_PASSAGE FOR REVIEW:_
== Segment start ==
But many tutorials i saw, they used mongodb, why did they use mongodb without mysql ?
What should i use ?
Can anyone give me link for some sample application(with source) build using backbone , Node , mysql (or mongo) . or atleast app. with Node and mysql
Thanks
With MongoDB, you can just store JSON objects and retrieve them fully-formed, so you don't really need an ORM layer and you spend less CPU time translating your data back-and-forth. The developers behind MongoDB have also made horizontally scaling the database a higher priority and let you run arbitrary Javascript code to pre-process data on the DB side (allowing map-reduce style filtering of data).
But you lose some for these gains: You can't join records. Actually, the JSON structure you store could only be done via joins in SQL, but in MongoDB you only have that one structure to your data, while in SQL you can query differently and get your data represented in alternate ways much easier, so if you need to do a lot of analytics on your database, MongoDB will make that harder.
The query language in MongoDB is "rougher", in my opinion, than SQL's, partly because it's less familiar, and partly because the querying features "feel" haphazardly put together, partially to make it valid JSON, and partially because there are literally a couple of ways of doing the same thing, and some are older ways that aren't as useful or regularly-formatted as the others. And there's the added complexity of the array and sub-object types over SQL's simple row-based design, so the syntax has to be able to handle querying for arrays that contain some of the values you defined, contain all of the values you defined, contain only the values you defined, and contain none of the values you defined. The same distinctions apply to object keys and their values, and this makes the query syntax harder to grasp. (And while I can see the need for edge-cases, the $where query parameter, which takes a javascript function that is run on every record of the data and returns a boolean, is a Siren song because you can easily define what objects you want to return or not, but it has to run on every record in the database, no indexes can be used.)
So, it depends on what you want to do, but since you say it's for a Google Docs clone, you probably don't care about any representation but the document representation, itself, and you're probably only going to query based on document ID, document name, or the owner's ID/name, nothing too complex in the querying.
== Segment end ==
_RECORDS:_
== Segment start ==
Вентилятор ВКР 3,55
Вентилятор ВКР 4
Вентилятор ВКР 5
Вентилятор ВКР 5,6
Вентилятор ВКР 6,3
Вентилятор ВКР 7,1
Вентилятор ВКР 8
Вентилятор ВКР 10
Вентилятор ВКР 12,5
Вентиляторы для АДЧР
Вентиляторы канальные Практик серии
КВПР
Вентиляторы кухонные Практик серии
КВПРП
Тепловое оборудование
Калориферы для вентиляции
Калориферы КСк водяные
== Segment end ==
== Segment start ==
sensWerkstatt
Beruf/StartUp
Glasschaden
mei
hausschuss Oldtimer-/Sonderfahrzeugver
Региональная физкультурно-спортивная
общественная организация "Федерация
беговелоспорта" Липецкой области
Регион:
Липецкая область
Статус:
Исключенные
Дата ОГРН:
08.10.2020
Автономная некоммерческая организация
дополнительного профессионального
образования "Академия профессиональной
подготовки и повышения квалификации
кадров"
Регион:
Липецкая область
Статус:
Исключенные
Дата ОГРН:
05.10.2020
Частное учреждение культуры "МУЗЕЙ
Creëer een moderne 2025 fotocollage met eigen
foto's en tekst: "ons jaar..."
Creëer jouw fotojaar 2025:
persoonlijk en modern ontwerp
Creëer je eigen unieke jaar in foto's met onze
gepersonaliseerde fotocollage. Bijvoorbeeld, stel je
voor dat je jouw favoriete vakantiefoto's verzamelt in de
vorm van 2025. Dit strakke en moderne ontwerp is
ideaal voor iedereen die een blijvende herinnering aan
== Segment end ==
== Segment start ==
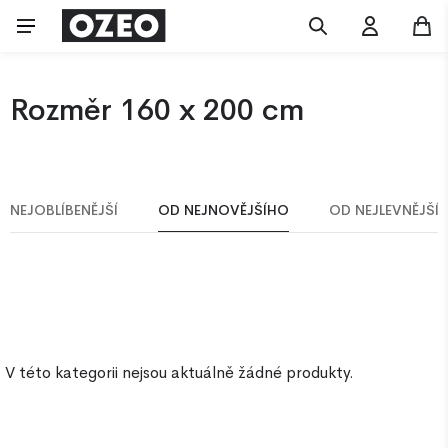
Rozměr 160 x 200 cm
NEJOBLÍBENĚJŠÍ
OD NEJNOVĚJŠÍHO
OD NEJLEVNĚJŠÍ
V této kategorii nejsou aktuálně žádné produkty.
== Segment end ==
_EXERCISE DETAILS:_
Answer these from the forum thread on MongoDB and MySQL:
(a) With MongoDB, what can you store and retrieve fully formed that removes the need for an ORM layer?
(b) What does the $where query parameter take?
(c) What kind of application does the reply say the asker is building?

_REPLY:_
(a) JSON objects.
(b) A JavaScript function that runs on every record of the data and returns a boolean.
(c) A Google Docs clone.